Differences with torchvision.datasets.CelebA

View Source On Gitee

torchvision.datasets.CelebA

class torchvision.datasets.CelebA(
    root: str,
    split: str = 'train',
    target_type: Union[List[str], str] = 'attr',
    transform: Optional[Callable] = None,
    target_transform: Optional[Callable] = None,
    download: bool = False)

For more information, see torchvision.datasets.CelebA.

mindspore.dataset.CelebADataset

class mindspore.dataset.CelebADataset(
    dataset_dir,
    num_parallel_workers=None,
    shuffle=None,
    usage='all',
    sampler=None,
    decode=False,
    extensions=None,
    num_samples=None,
    num_shards=None,
    shard_id=None,
    cache=None,
    decrypt=None)

For more information, see mindspore.dataset.CelebADataset.

Differences

PyTorch: Read the CelebA (CelebFaces Attributes) dataset. API integrates the transformation operations for image and label.
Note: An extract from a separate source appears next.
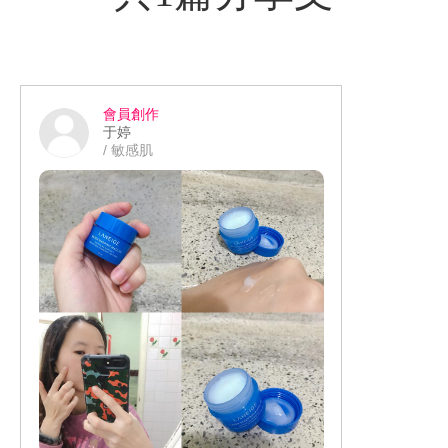
會員創作
于婷
/ 敏感肌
MindSpore: Read the CelebA (CelebFaces Attributes) dataset. Download dataset from web is not supported. Transforms for image and label depends on mindshare.dataset.map operation.

Categories

Subcategories

PyTorch

MindSpore

Difference

Parameter

Parameter1

root

dataset_dir

-

Parameter2

split

usage

-

Parameter3

target_type

-

-

Parameter4

transform

-

Supported by mindspore.dataset.map operation

Parameter5

target_transform

-

Supported by mindspore.dataset.map operation

Parameter6

download

-

Not supported by MindSpore

Parameter7

-

num_parallel_workers

Number of worker threads to read the data

Parameter8

-

shuffle

Whether to perform shuffle on the dataset

Parameter9

-

sampler

Object used to choose samples from the dataset

Parameter10

-

decode

Whether to decode the images after reading

Parameter11

-

extensions

List of file extensions to be included in the dataset

Parameter12

-

num_samples

The number of images to be included in the dataset

Parameter13

-

num_shards

Number of shards that the dataset will be divided into

Parameter14

-

shard_id

The shard ID within num_shards

Parameter15

-

cache

Use tensor caching service to speed up dataset processing

Parameter16

-

decrypt

Image decryption function

Code Example

# PyTorch
import torchvision.transforms as T
import torchvision.datasets as datasets
from torch.utils.data import DataLoader

root = "/path/to/dataset_directory/"
dataset = datasets.CelebA(root, split='train', target_type="attr", transform=T.ToTensor(), download=True)
dataloader = DataLoader(dataset)

# MindSpore
import mindspore.dataset as ds
import mindspore.dataset.vision as vision

# Download CelebA dataset files, unzip the img_align_celeba.zip and put list_attr_celeba.txt together like
# .
# └── /path/to/dataset_directory/
#      ├── list_attr_celeba.txt
#      ├── 000001.jpg
#      ├── 000002.jpg
#      ├── 000003.jpg
#      ├── ...
root = "/path/to/dataset_directory/"
ms_dataloader = ds.CelebADataset(root, usage='train', decode=True)
ms_dataloader = ms_dataloader.map(vision.ToTensor(), ["image"])